Page 211 - Живые и мертвые
P. 211
Речь шла о 176-й дивизии, остатками которой он командовал после Зайчикова, о ее
номере и о ее знамени, доставленном Шмаковым в штаб фронта.
Сейчас, после госпиталя, а главное – после всего происшедшего с тех пор под Вязьмой
и под Москвой, Серпилин, конечно, уже не заговаривал о том, на чем когда-то собирался
настаивать: о сохранении дивизии как таковой. Он не был прожектером, знал, что это
невозможно, но именно эта невозможность и оставляла в нем чувство горечи, и он, отчасти
даже вопреки здравому смыслу, начал спрашивать Ивана Алексеевича, где сейчас знамя
дивизии, и говорить, что хорошо бы, хотя людей уже не соберешь, все же сформировать
дивизию наново на основе этого знамени и номера.

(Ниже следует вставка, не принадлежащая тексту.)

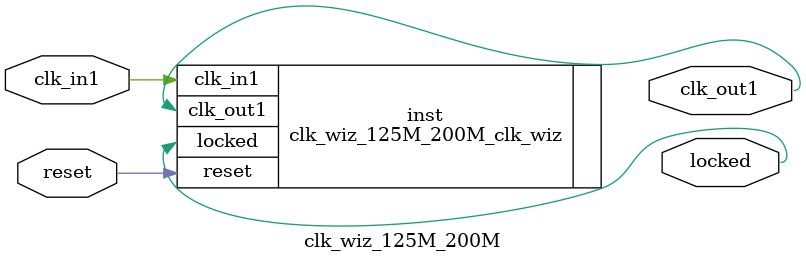
<source format=v>


`timescale 1ps/1ps

(* CORE_GENERATION_INFO = "clk_wiz_125M_200M,clk_wiz_v6_0_6_0_0,{component_name=clk_wiz_125M_200M,use_phase_alignment=true,use_min_o_jitter=false,use_max_i_jitter=false,use_dyn_phase_shift=false,use_inclk_switchover=false,use_dyn_reconfig=false,enable_axi=0,feedback_source=FDBK_AUTO,PRIMITIVE=PLL,num_out_clk=1,clkin1_period=8.000,clkin2_period=10.0,use_power_down=false,use_reset=true,use_locked=true,use_inclk_stopped=false,feedback_type=SINGLE,CLOCK_MGR_TYPE=NA,manual_override=false}" *)

module clk_wiz_125M_200M 
 (
  // Clock out ports
  output        clk_out1,
  // Status and control signals
  input         reset,
  output        locked,
 // Clock in ports
  input         clk_in1
 );

  clk_wiz_125M_200M_clk_wiz inst
  (
  // Clock out ports  
  .clk_out1(clk_out1),
  // Status and control signals               
  .reset(reset), 
  .locked(locked),
 // Clock in ports
  .clk_in1(clk_in1)
  );

endmodule

</source>
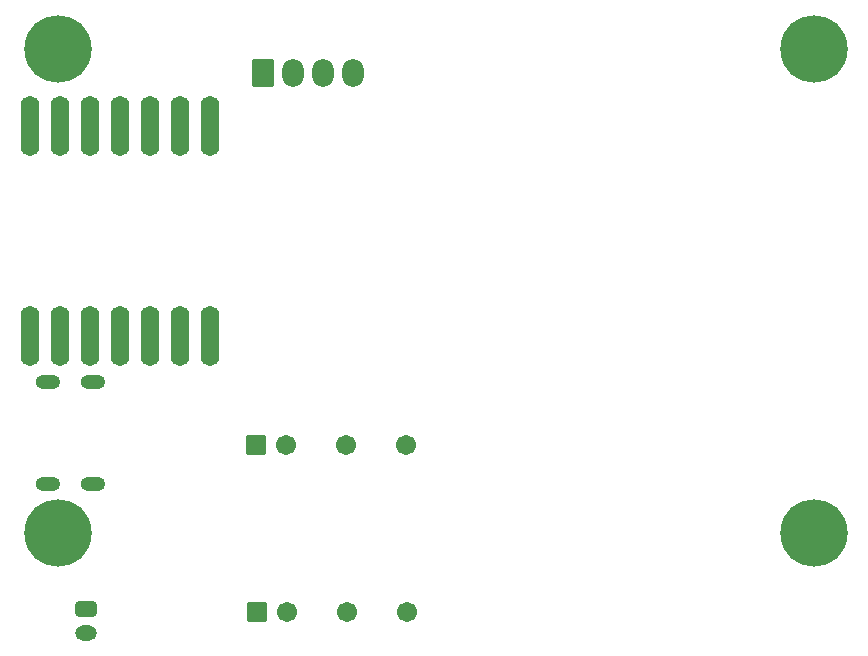
<source format=gbr>
%TF.GenerationSoftware,KiCad,Pcbnew,7.0.9*%
%TF.CreationDate,2024-10-16T13:59:32-06:00*%
%TF.ProjectId,uart_mux_v3,75617274-5f6d-4757-985f-76332e6b6963,rev?*%
%TF.SameCoordinates,Original*%
%TF.FileFunction,Soldermask,Bot*%
%TF.FilePolarity,Negative*%
%FSLAX46Y46*%
G04 Gerber Fmt 4.6, Leading zero omitted, Abs format (unit mm)*
G04 Created by KiCad (PCBNEW 7.0.9) date 2024-10-16 13:59:32*
%MOMM*%
%LPD*%
G01*
G04 APERTURE LIST*
G04 Aperture macros list*
%AMRoundRect*
0 Rectangle with rounded corners*
0 $1 Rounding radius*
0 $2 $3 $4 $5 $6 $7 $8 $9 X,Y pos of 4 corners*
0 Add a 4 corners polygon primitive as box body*
4,1,4,$2,$3,$4,$5,$6,$7,$8,$9,$2,$3,0*
0 Add four circle primitives for the rounded corners*
1,1,$1+$1,$2,$3*
1,1,$1+$1,$4,$5*
1,1,$1+$1,$6,$7*
1,1,$1+$1,$8,$9*
0 Add four rect primitives between the rounded corners*
20,1,$1+$1,$2,$3,$4,$5,0*
20,1,$1+$1,$4,$5,$6,$7,0*
20,1,$1+$1,$6,$7,$8,$9,0*
20,1,$1+$1,$8,$9,$2,$3,0*%
G04 Aperture macros list end*
%ADD10C,5.702000*%
%ADD11RoundRect,0.301000X-0.625000X0.350000X-0.625000X-0.350000X0.625000X-0.350000X0.625000X0.350000X0*%
%ADD12O,1.852000X1.302000*%
%ADD13RoundRect,0.051000X-0.800000X-0.800000X0.800000X-0.800000X0.800000X0.800000X-0.800000X0.800000X0*%
%ADD14C,1.702000*%
%ADD15RoundRect,0.051000X-0.875000X-1.125000X0.875000X-1.125000X0.875000X1.125000X-0.875000X1.125000X0*%
%ADD16O,1.852000X2.352000*%
%ADD17O,1.602000X5.102000*%
%ADD18O,2.102000X1.202000*%
G04 APERTURE END LIST*
D10*
%TO.C,H1*%
X92000000Y-64000000D03*
%TD*%
%TO.C,H2*%
X92000000Y-105000000D03*
%TD*%
D11*
%TO.C,J12*%
X94350000Y-111400000D03*
D12*
X94350000Y-113400000D03*
%TD*%
D13*
%TO.C,PS2*%
X108780000Y-97475000D03*
D14*
X111320000Y-97475000D03*
X116400000Y-97475000D03*
X121480000Y-97475000D03*
%TD*%
D10*
%TO.C,H4*%
X156000000Y-64000000D03*
%TD*%
D15*
%TO.C,PS1*%
X109380000Y-66000000D03*
D16*
X111920000Y-66000000D03*
X114460000Y-66000000D03*
X117000000Y-66000000D03*
%TD*%
D17*
%TO.C,U4*%
X89660000Y-88270000D03*
X92200000Y-88270000D03*
X94740000Y-88270000D03*
X97280000Y-88270000D03*
X99820000Y-88270000D03*
X102360000Y-88270000D03*
X104900000Y-88270000D03*
X104900000Y-70490000D03*
X102360000Y-70490000D03*
X99820000Y-70490000D03*
X97280000Y-70490000D03*
X94740000Y-70490000D03*
X92200000Y-70490000D03*
X89660000Y-70490000D03*
%TD*%
D18*
%TO.C,J1*%
X95002000Y-92180000D03*
X91202000Y-92180000D03*
X95002000Y-100820000D03*
X91202000Y-100820000D03*
%TD*%
D13*
%TO.C,PS3*%
X108880000Y-111675000D03*
D14*
X111420000Y-111675000D03*
X116500000Y-111675000D03*
X121580000Y-111675000D03*
%TD*%
D10*
%TO.C,H3*%
X156000000Y-105000000D03*
%TD*%
M02*

</source>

«Ну что ж, наверное, сформируется и такая дивизия, за этим номером», – равнодушно
ответил Иван Алексеевич, не скрывая, что придает этому делу мало значения.

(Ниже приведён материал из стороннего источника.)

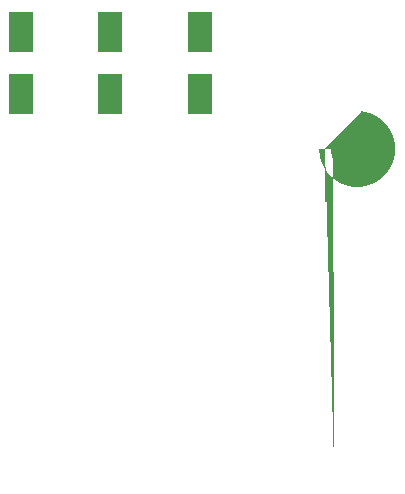
<source format=gbr>
%TF.GenerationSoftware,KiCad,Pcbnew,(6.0.4-0)*%
%TF.CreationDate,2022-06-24T15:18:25+02:00*%
%TF.ProjectId,GlowTubeLEDconnectorA_PCB,476c6f77-5475-4626-954c-4544636f6e6e,rev?*%
%TF.SameCoordinates,Original*%
%TF.FileFunction,Soldermask,Bot*%
%TF.FilePolarity,Negative*%
%FSLAX46Y46*%
G04 Gerber Fmt 4.6, Leading zero omitted, Abs format (unit mm)*
G04 Created by KiCad (PCBNEW (6.0.4-0)) date 2022-06-24 15:18:25*
%MOMM*%
%LPD*%
G01*
G04 APERTURE LIST*
G04 Aperture macros list*
%AMFreePoly0*
4,1,112,3.105582,3.191654,3.458980,3.129341,3.803230,3.028022,4.134041,2.888962,4.447289,2.713894,4.739071,2.504999,5.005748,2.264881,5.243998,1.996534,5.450851,1.703301,5.623729,1.388838,5.760476,1.057065,5.859388,0.712116,5.919233,0.358291,5.939265,0.000000,5.938012,-0.089748,5.907984,-0.447339,5.838283,-0.799355,5.729777,-1.141408,5.583820,-1.469234,5.402230,-1.778747,
5.187270,-2.066090,4.941620,-2.327680,4.668342,-2.560258,4.370841,-2.760925,4.052827,-2.927179,3.718263,-3.056948,3.371318,-3.148614,3.016317,-3.201036,2.657686,-3.213560,2.299893,-3.186029,1.947399,-3.118788,1.604597,-3.012673,1.275760,-2.869007,0.964987,-2.689582,0.676150,-2.476634,0.412851,-2.232816,0.178371,-1.961168,-0.024367,-1.665076,-0.192837,-1.348230,-0.324939,-1.014580,
-0.419026,-0.668283,-0.473925,-0.313657,-0.481420,-0.134825,-0.481581,-0.134460,-0.499164,0.000000,0.505984,0.000000,0.524968,-0.289640,0.581595,-0.574324,0.674897,-0.849181,0.803276,-1.109508,0.964536,-1.350851,1.155919,-1.569081,1.374149,-1.760464,1.615492,-1.921724,1.875819,-2.050103,2.150676,-2.143405,2.435360,-2.200032,2.725000,-2.219016,3.014640,-2.200032,3.299324,-2.143405,
3.574181,-2.050103,3.834508,-1.921724,4.075851,-1.760464,4.294081,-1.569081,4.485464,-1.350851,4.646724,-1.109508,4.775103,-0.849181,4.868405,-0.574324,4.925032,-0.289640,4.944016,0.000000,4.925032,0.289640,4.868405,0.574324,4.775103,0.849181,4.646724,1.109508,4.485464,1.350851,4.294081,1.569081,4.075851,1.760464,3.834508,1.921724,3.574181,2.050103,3.299324,2.143405,
3.014640,2.200032,2.725000,2.219016,2.435360,2.200032,2.150676,2.143405,1.875819,2.050103,1.615492,1.921724,1.374149,1.760464,1.155919,1.569081,0.964536,1.350851,0.803276,1.109508,0.674897,0.849181,0.581595,0.574324,0.524968,0.289640,0.505984,0.000000,-0.499164,0.000000,-0.499963,0.006109,-0.484897,0.102868,-0.463920,0.402854,-0.399140,0.755809,-0.295421,1.099343,
-0.154055,1.429175,0.023196,1.741194,0.234123,2.031510,0.476097,2.296505,0.746101,2.532875,1.040770,2.737676,1.356433,2.908354,1.689153,3.042782,2.034784,3.139284,2.389018,3.196657,2.747440,3.214187,3.105582,3.191654,3.105582,3.191654,$1*%
G04 Aperture macros list end*
%ADD10FreePoly0,180.000000*%
%ADD11R,2.000000X3.500000*%
G04 APERTURE END LIST*
D10*
%TO.C,U3*%
X115657800Y-79980000D03*
%TD*%
D11*
%TO.C,P6*%
X89950000Y-70060000D03*
%TD*%
%TO.C,P4*%
X105090000Y-75260800D03*
%TD*%
%TO.C,P3*%
X89950000Y-75260800D03*
%TD*%
%TO.C,P2*%
X97480000Y-70060000D03*
%TD*%
%TO.C,P5*%
X97480000Y-75260800D03*
%TD*%
%TO.C,P1*%
X105090000Y-70060000D03*
%TD*%
M02*

</source>
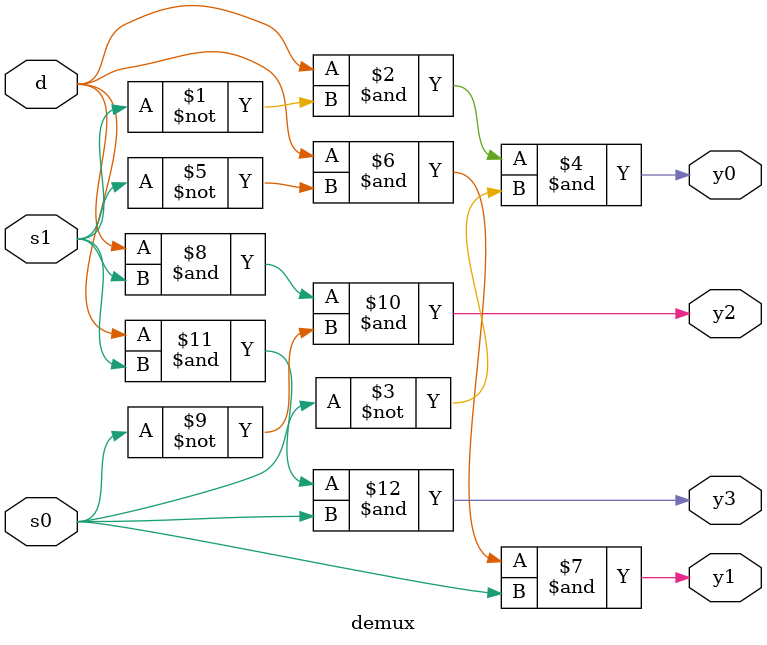
<source format=v>
module demux(s1,s0,d,y0,y1,y2,y3);
  input s1,s0,d;
  output y0,y1,y2,y3;
  assign y0=d&~s1&~s0;
  assign y1=d&~s1&s0;
  assign y2=d&s1&~s0;
  assign y3=d&s1&s0;
endmodule

</source>
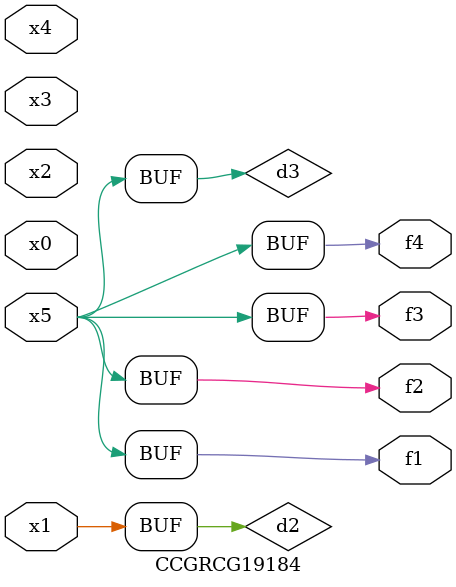
<source format=v>
module CCGRCG19184(
	input x0, x1, x2, x3, x4, x5,
	output f1, f2, f3, f4
);

	wire d1, d2, d3;

	not (d1, x5);
	or (d2, x1);
	xnor (d3, d1);
	assign f1 = d3;
	assign f2 = d3;
	assign f3 = d3;
	assign f4 = d3;
endmodule

</source>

«Важно, чтобы традиция была в дивизии», – сказал Серпилин.
«Важно-то важно, да кто этим сейчас будет заниматься? Тебя послать – так ты новой
дивизии не желаешь формировать, ты хочешь получить готовую, принять команду взамен
убывшего или не оправдавшего, да и в бой! И подозреваю, что если назначат тебя – ты не
будешь расспрашивать, что там и как было, а спросишь, сколько людей, сколько оружия, где
стоит, и поедешь принимать. Или ты себя на одну колодку меришь, а других – на другую?»
«Положим, так. Но история частей у нас будет или не будет, как ты думаешь?»

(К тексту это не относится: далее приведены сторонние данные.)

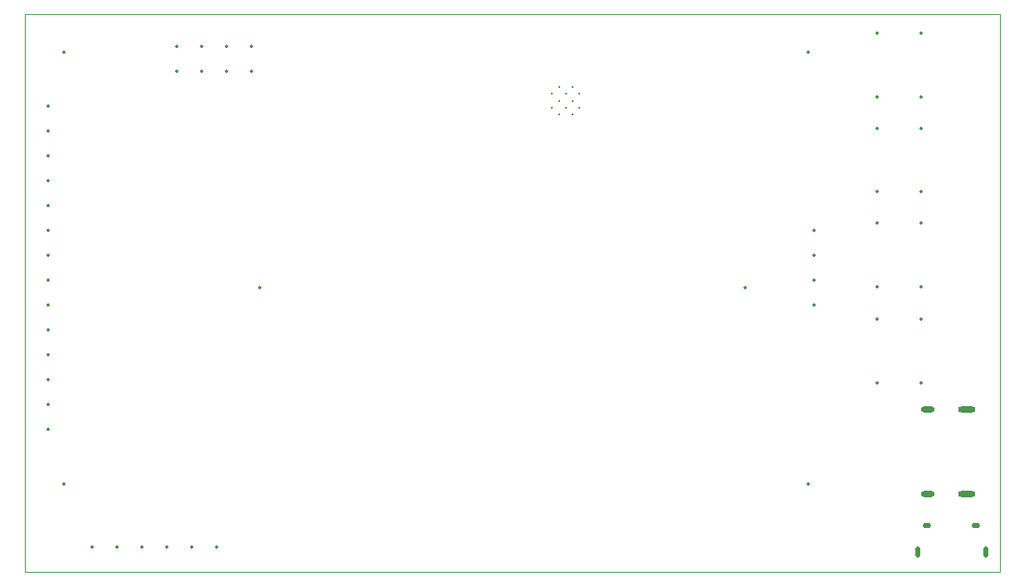
<source format=gko>
%TF.GenerationSoftware,KiCad,Pcbnew,9.0.1*%
%TF.CreationDate,2025-11-17T15:11:09+01:00*%
%TF.ProjectId,stacja_pogody_modu__wew,73746163-6a61-45f7-906f-676f64795f6d,rev?*%
%TF.SameCoordinates,Original*%
%TF.FileFunction,Profile,NP*%
%FSLAX46Y46*%
G04 Gerber Fmt 4.6, Leading zero omitted, Abs format (unit mm)*
G04 Created by KiCad (PCBNEW 9.0.1) date 2025-11-17 15:11:09*
%MOMM*%
%LPD*%
G01*
G04 APERTURE LIST*
%TA.AperFunction,Profile*%
%ADD10C,0.050000*%
%TD*%
%ADD11O,1.400000X0.600000*%
%ADD12O,1.800000X0.600000*%
%ADD13C,0.350000*%
%ADD14C,0.200000*%
%ADD15O,0.500000X1.150000*%
%ADD16O,0.850000X0.550000*%
G04 APERTURE END LIST*
D10*
X101000000Y-59000000D02*
X200500000Y-59000000D01*
X200500000Y-116000000D01*
X101000000Y-116000000D01*
X101000000Y-59000000D01*
D11*
X193175000Y-108080000D03*
D12*
X197155000Y-108080000D03*
D11*
X193175000Y-99440000D03*
D12*
X197155000Y-99440000D03*
D13*
X174500000Y-87000000D03*
X180913657Y-106997511D03*
X180913301Y-62897334D03*
X105020000Y-62910000D03*
X105013657Y-106997511D03*
X103414929Y-68402054D03*
X103414929Y-70942054D03*
X103414929Y-73482054D03*
X103414929Y-76022054D03*
X103414929Y-78562054D03*
X103414929Y-81102054D03*
X103414929Y-83642054D03*
X103414929Y-86182054D03*
X103414929Y-88722054D03*
X103414929Y-91262054D03*
X103414929Y-93802054D03*
X103414929Y-96342054D03*
X103414929Y-98882054D03*
X103414929Y-101422054D03*
X181513301Y-81102334D03*
X181513301Y-83642334D03*
X181513301Y-86182334D03*
X181513301Y-88722334D03*
X120620000Y-113440000D03*
X118080000Y-113440000D03*
X115540000Y-113440000D03*
X113000000Y-113440000D03*
X110460000Y-113440000D03*
X107920000Y-113440000D03*
X192440000Y-90190000D03*
X192440000Y-96690000D03*
X187940000Y-90190000D03*
X187940000Y-96690000D03*
X192480000Y-80370000D03*
X192480000Y-86870000D03*
X187980000Y-80370000D03*
X187980000Y-86870000D03*
X187990000Y-67460000D03*
X187990000Y-60960000D03*
X192490000Y-67460000D03*
X192490000Y-60960000D03*
X125000000Y-87000000D03*
D14*
X154820000Y-67180000D03*
X154820000Y-68580000D03*
X155520000Y-66480000D03*
X155520000Y-67880000D03*
X155520000Y-69280000D03*
X156220000Y-67180000D03*
X156220000Y-68580000D03*
X156920000Y-66480000D03*
X156920000Y-67880000D03*
X156920000Y-69280000D03*
X157620000Y-67180000D03*
X157620000Y-68580000D03*
D15*
X192090000Y-113990000D03*
D16*
X193090000Y-111290000D03*
X198090000Y-111290000D03*
D15*
X199090000Y-113990000D03*
D13*
X187990000Y-77180000D03*
X187990000Y-70680000D03*
X192490000Y-77180000D03*
X192490000Y-70680000D03*
X124170000Y-64840000D03*
X124170000Y-62300000D03*
X121630000Y-64840000D03*
X121630000Y-62300000D03*
X119090000Y-64840000D03*
X119090000Y-62300000D03*
X116550000Y-64840000D03*
X116550000Y-62300000D03*
M02*

</source>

«Будет, – сказал Иван Алексеевич. – Но, по правде говоря, на сегодня не хочется ее
начинать с Адама и Евы, с того, как драпали…»
«Не драпали!» – повысив голос, резанул Серпилин.
«Ценю твои переживания, – сказал Иван Алексеевич. – Да и не только твои… Но факт
остается фактом: истории, как наступали до Кенигсберга или, на худой конец, до Варшавы,
пока нет ни у одной дивизии. Есть история, как отступали до Москвы. Надо глядеть правде в
глаза. И пока война, – сказал он жестоко, и Серпилин почувствовал, что он прав, – и пока
война, – повторил он, – историю будем вести от побед! От первых наступательных операций.
Это нам надо помнить, пока война. И на этом учить людей. А воспоминания обо всем
подряд, с самого начала, потом напишем. Тем более что многого вспоминать не хочется».
«Слушай, – сказал Серпилин, перегнувшись через стол и глядя ему прямо в глаза. – Ты
на этом же самом месте накануне войны сидел. Скажи мне: как вышло, что мы не знали? А
если знали, почему вы не доложили? А если он не слушал, почему не настаивали? Скажи
мне. Не могу успокоиться, думаю об этом с первого дня на фронте. Никого не спрашивал,
тебя спрашиваю…»
«Спроси чего полегче!» – стукнул кулаком по столу Иван Алексеевич, и глаза его стали
злыми и несчастными.
Серпилин не сробел перед этими глазами, он хотел спросить еще, но Иван Алексеевич
остановил его, прижал его руку к столу и сказал решительно, почти грозно:
«Молчи! Врать не хочу, а отвечать не могу! – И, глотнув так, словно ему не хватало
воздуха, спросил совершенно другим голосом: – Как твоя Валентина Егоровна? Как
здоровье? Как выглядит? Тут, когда ты в окружении был, приходила ко мне. Совсем лица на
ней не было…»
Весь этот разговор и передал Серпилин жене, со всеми подробностями, заставлявшими
его бледнеть, когда он рассказывал, а ее бледнеть, пока она слушала.
– Не понимаю, – тихо сказал Серпилин, близко наклоняясь к жене и глядя в ее
печальные глаза. – Не понимаю, в грудь готов себя бить – не понимаю: как такой человек,
как Сталин, мог не предвидеть того, что готовилось?! В то, что не докладывали, не верю.
– А как выглядит Сталин? – спросила Валентина Егоровна, то ли желая перевести этот
тяжкий разговор на другое, то ли отдавшись собственному ходу мыслей.
Серпилин задумался.
– Как выглядит? По-моему, обыкновенно. – Он там на площади как-то даже не очень
вслушивался в глуховатый, усталый голос Сталина, а просто смотрел на него.
Сталин стоял и говорил. Немцы были под Москвой, а он стоял на Мавзолее и говорил.